The two youngest children, Faten and Maryam “sob uncontrollably on a near-daily basis, complain of nightmares, and exhibit symptoms of psychological traumatization.” Yet, “none of the Petitioners have been given access to psychological counseling while incarcerated.”
Some of the more chilling sections of the writ concern the treatment of Hanan:
6.Upon information and belief, Petitioner HANAN has not received the medical treatment appropriate for a woman in her fifth month of pregnancy.
7.Upon information and belief, Petitioner HANAN has been forced to remain standing on numerous occasions, despite complaints that she was tired or in pain.

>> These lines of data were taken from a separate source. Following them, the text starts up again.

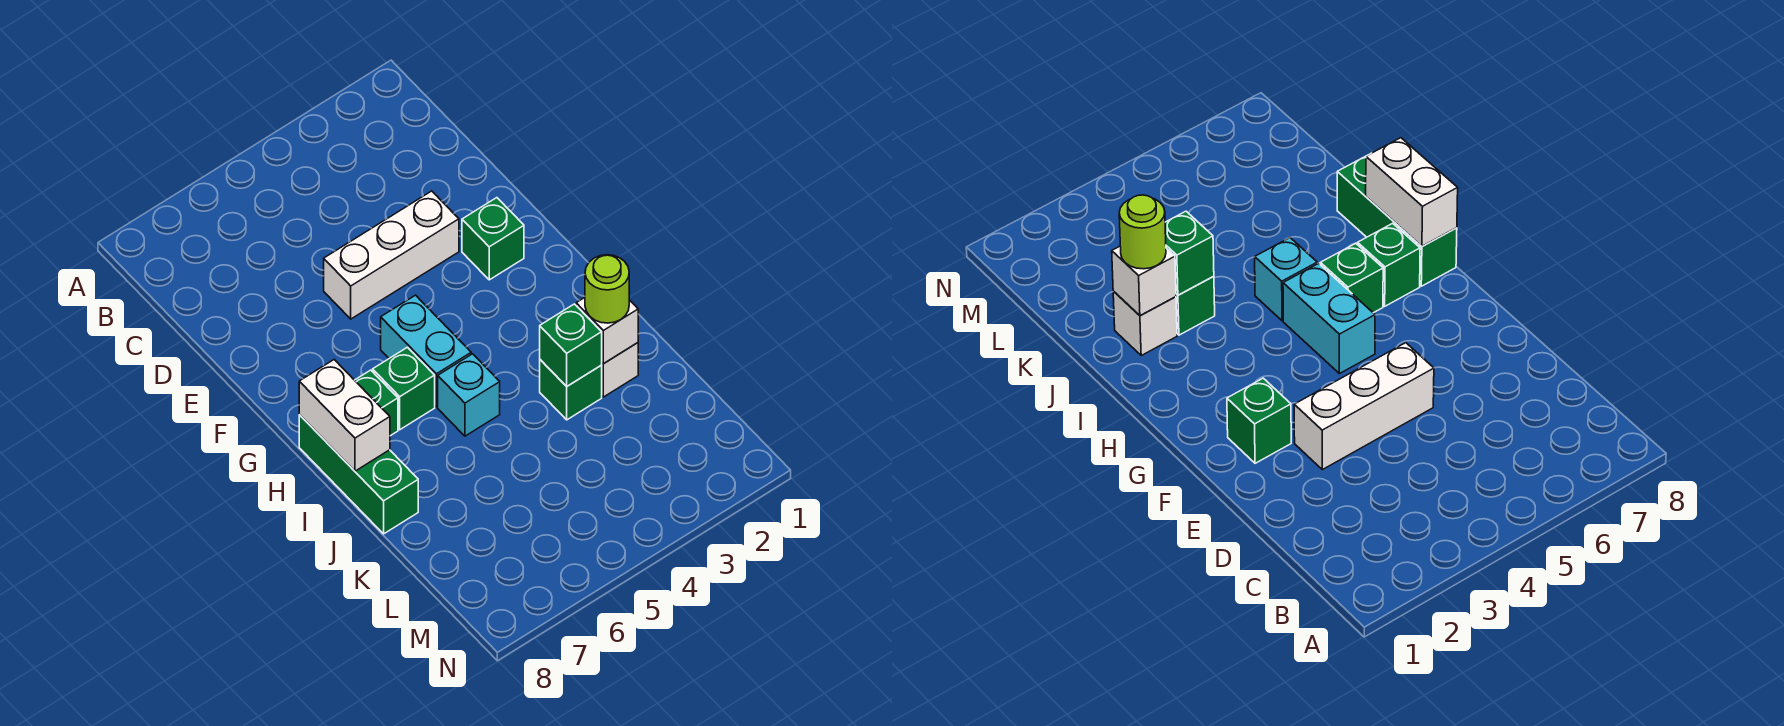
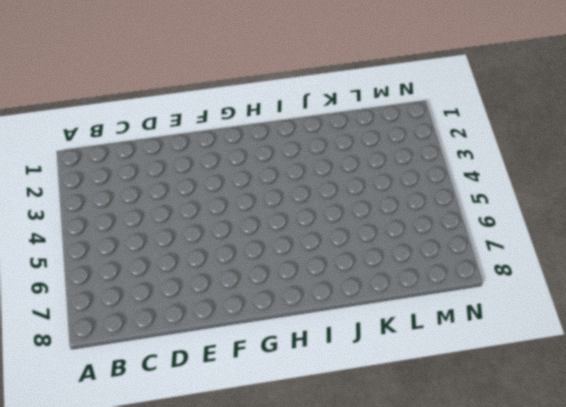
none -> white brick E3:E5 level 1
none -> green brick F2 level 1
none -> cyan brick G5:H5 level 1

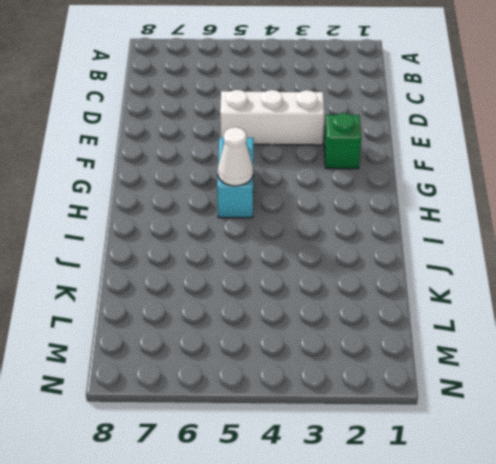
white cone H5 level 2 -> none
none -> green brick H6 level 1
none -> green brick H7 level 1
none -> green brick H8:J8 level 1

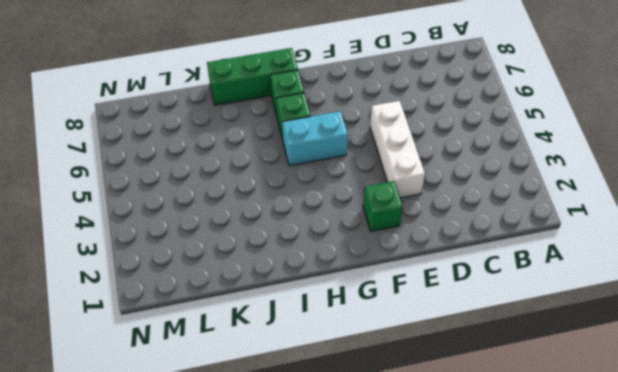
none -> cyan brick I5 level 1
none -> white brick J2 level 1
none -> green brick J3 level 1

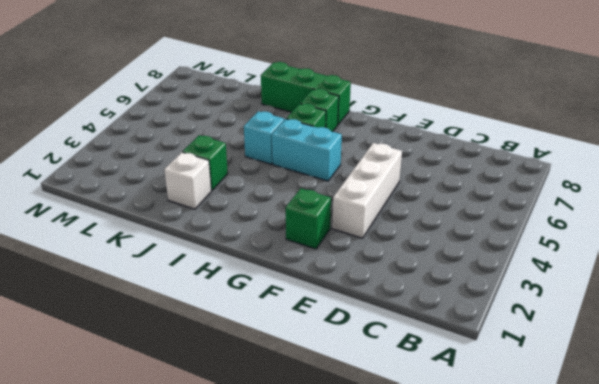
none -> white brick H8:I8 level 2
none -> white brick J2 level 2
none -> green brick J3 level 2

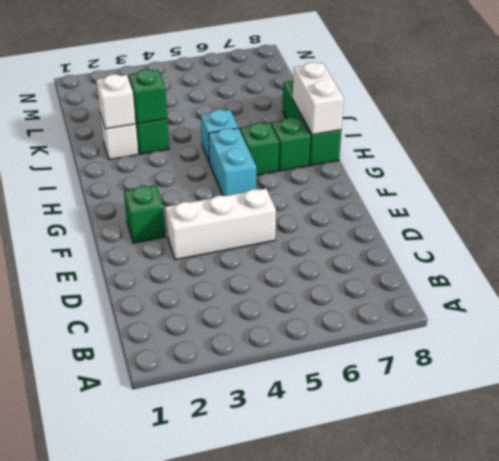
none -> lime round brick J2 level 3

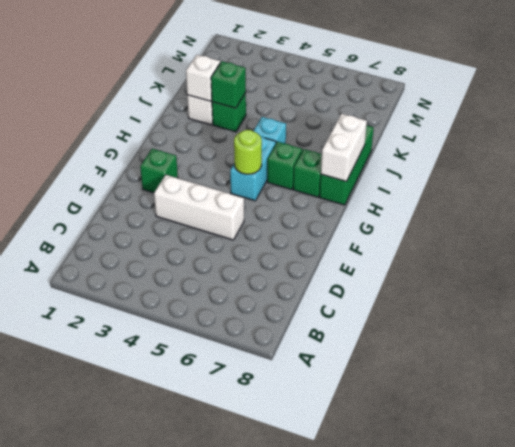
lime round brick G5 level 2 -> lime round brick J2 level 3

8.Upon information and belief, on at least one-occasion, Petitioner HANAN was threatened with solitary confinement (and thus, separation with five-year-old Petitioner FATEN) because she complained that she was too tired to participate in the daily 5:30 a.m. showers.

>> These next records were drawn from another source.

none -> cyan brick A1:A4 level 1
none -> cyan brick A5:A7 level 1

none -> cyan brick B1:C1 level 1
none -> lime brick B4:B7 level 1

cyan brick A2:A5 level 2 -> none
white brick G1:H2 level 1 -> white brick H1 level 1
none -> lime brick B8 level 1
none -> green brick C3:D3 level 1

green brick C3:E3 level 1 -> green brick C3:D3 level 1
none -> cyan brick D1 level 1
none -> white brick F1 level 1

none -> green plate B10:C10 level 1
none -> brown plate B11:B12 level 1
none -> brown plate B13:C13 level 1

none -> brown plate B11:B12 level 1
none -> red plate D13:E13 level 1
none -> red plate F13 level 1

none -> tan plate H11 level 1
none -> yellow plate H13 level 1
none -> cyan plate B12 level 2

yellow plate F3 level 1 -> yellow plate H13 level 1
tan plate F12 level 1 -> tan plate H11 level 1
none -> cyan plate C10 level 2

9.Upon information and belief, Petitioner HANAN was not given prenatal vitamins, despite repeated requests, until approximately January 18, 2007.
10.Upon information and belief, there is no obstetrician/gynecologist staffed at T. Don Hutto prison, and thus Petitioner HANAN must be drive approximately two hours away to be examined by a qualified doctor.

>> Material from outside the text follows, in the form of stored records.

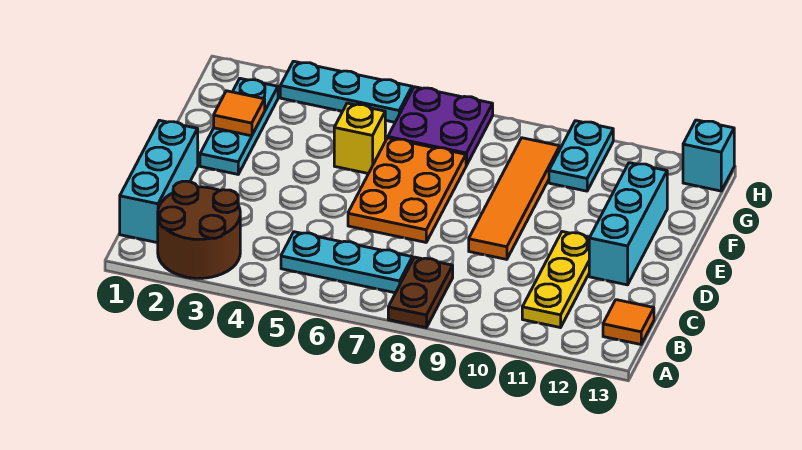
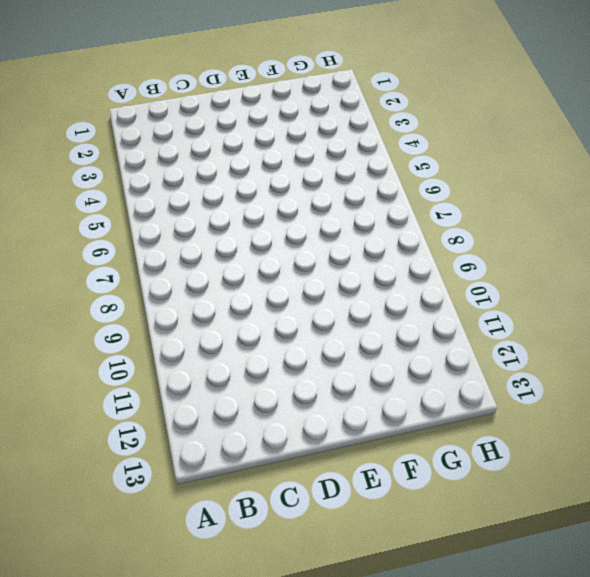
none -> brown round brick A2:B3 level 1
none -> brown plate A8:B8 level 1
none -> cyan brick B1:D1 level 1

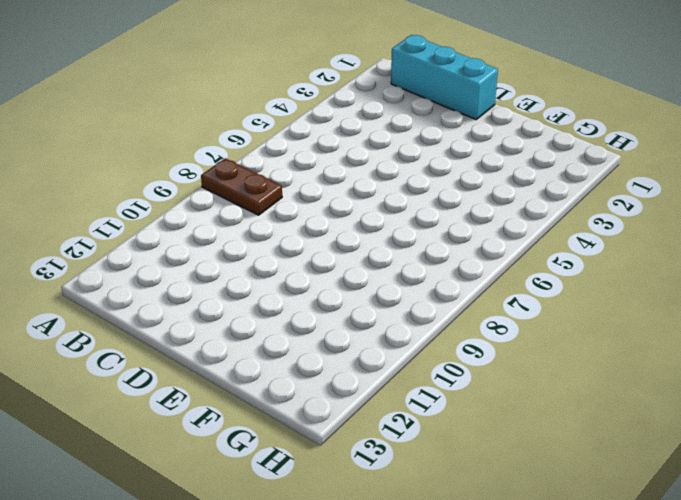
none -> brown round brick A2:B3 level 1
none -> cyan plate B5:B7 level 1
none -> yellow plate B11:D11 level 1

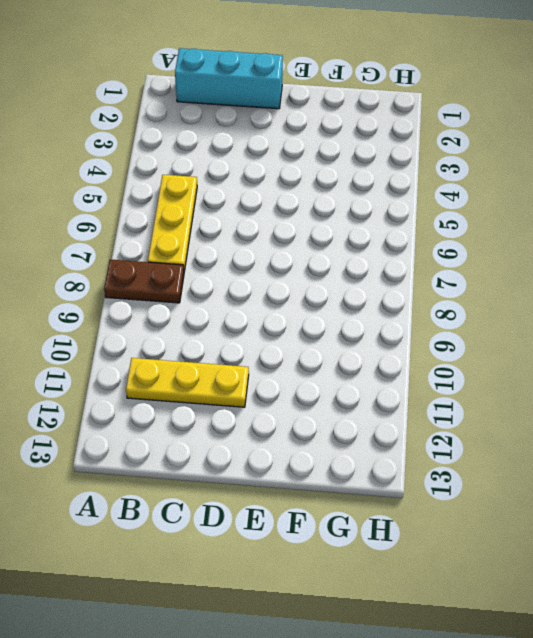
yellow plate B5:B7 level 1 -> cyan plate B5:B7 level 1
none -> brown round brick A2:B3 level 1
none -> orange tile B13 level 1
none -> orange plate D6:F7 level 1

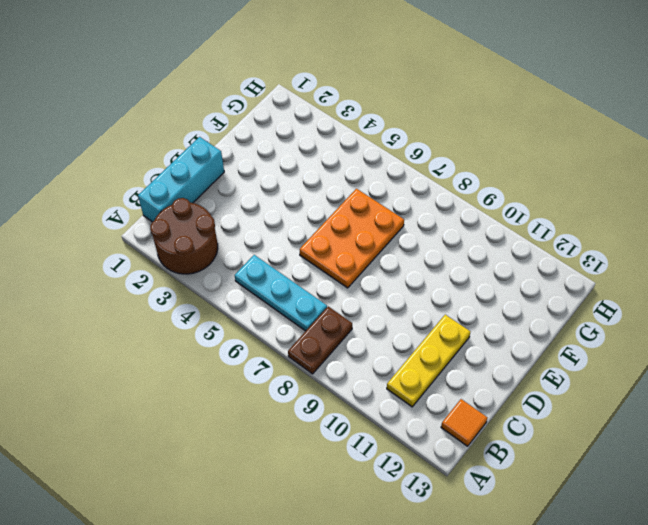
none -> orange tile D9:G9 level 1
none -> cyan brick D12:F12 level 1
none -> cyan plate E2:G2 level 1

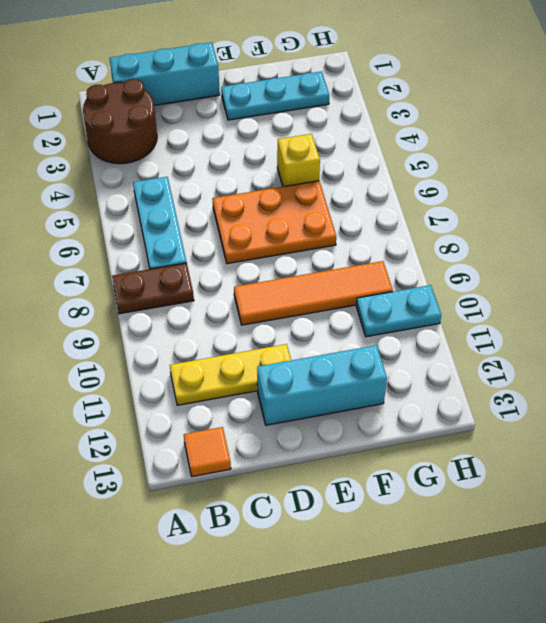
none -> purple plate G6:H7 level 1
none -> cyan plate H3:H5 level 1
none -> cyan brick H13 level 1

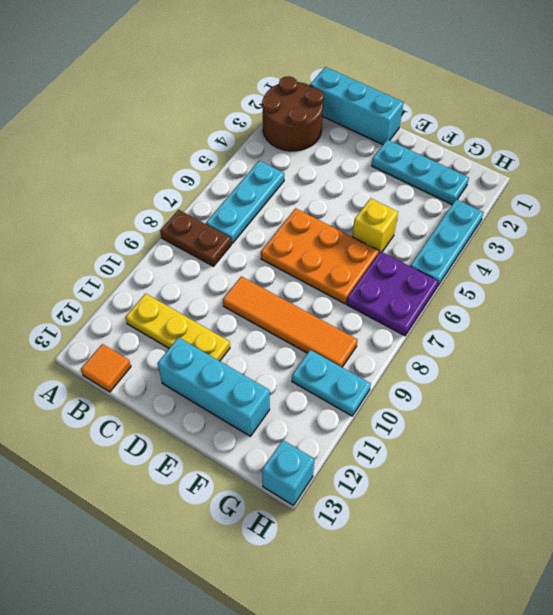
none -> orange tile F2 level 2

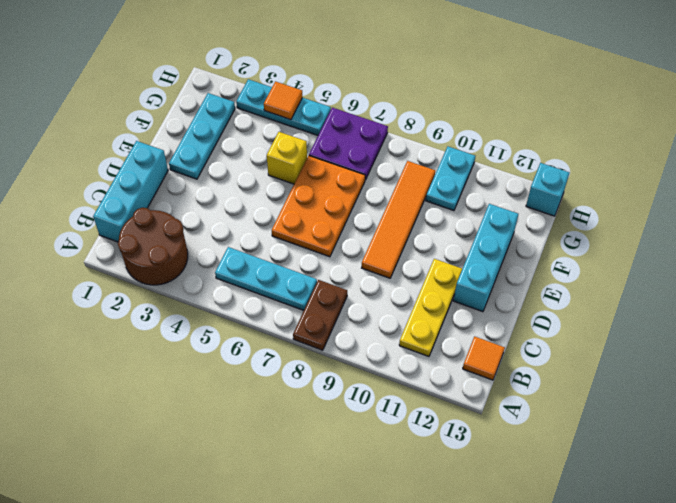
orange tile H4 level 2 -> orange tile F2 level 2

11.Upon information and belief, Petitioner HANAN is placed in arm and leg shackles for the duration of her OB/GYN visits.
12.Upon information and belief, the total time for a OB/GYN examination, including travel time is eight hours.
13. Upon information and belief Petitioners HAMZEH, RODAINA, MARYAM, and FATEN have great difficulty during the eight hours they are separated from Petitioner HANAN, and are deeply traumatized by this experience.
14.Upon information and belief, Petitioner HANAN has declined to receive treatment by the OB/GYN due to concerns regarding the impact her absence causes to her minor children.
15.Upon information and belief, Petitioners are not provided with culturally appropriate food (“halal”).
16.Upon information and belief, Petitioners are prohibited by their religion from eating pork, yet some of the meals that are served to them contain pork. As a result, upon information and belief, Petitioners have skipped meals.
Following issues recently pursued by the Texas Civil Rights Project’s demand for seven hours of schooling at Hutto, Bardavid and Cox note that education at the prison is inadequate, and they dismiss corollary claims that the so-called family detention center may be considered something other than prison, quoting a passage from the US Supreme Court 1967 Gault ruling.
The boy is committed to an institution where he may be restrained of liberty for years. It is of no constitutional consequence — and of limited practical meaning — that the institution to which he is committed is called an Industrial School. The fact of the matter is that, however euphemistic the title, a ‘receiving home’ or an ‘industrial school’ for juveniles is an institution of confinement in which the child is incarcerated for a greater or lesser time. His world becomes a building with whitewashed walls, regimented routine and institutional hours. Instead of mother and father and sisters and brothers and friends and classmates, his world is peopled by guards, custodians, [and] state employees….
The section of legal arguments in today’s writ is quite similar to a “request for release” submitted Jan. 24 to the Department of Homeland security. Cox and Bardavid argue that the family’s detention is “arbitrary and capricious,” unconstitutional, and in violation of detention policies that immigration authorities have themselves adopted.
Therefore, argue Cox and Bardavid, the detention of the Ibrahims should be declared “unlawful”and the family should be released “immediately.”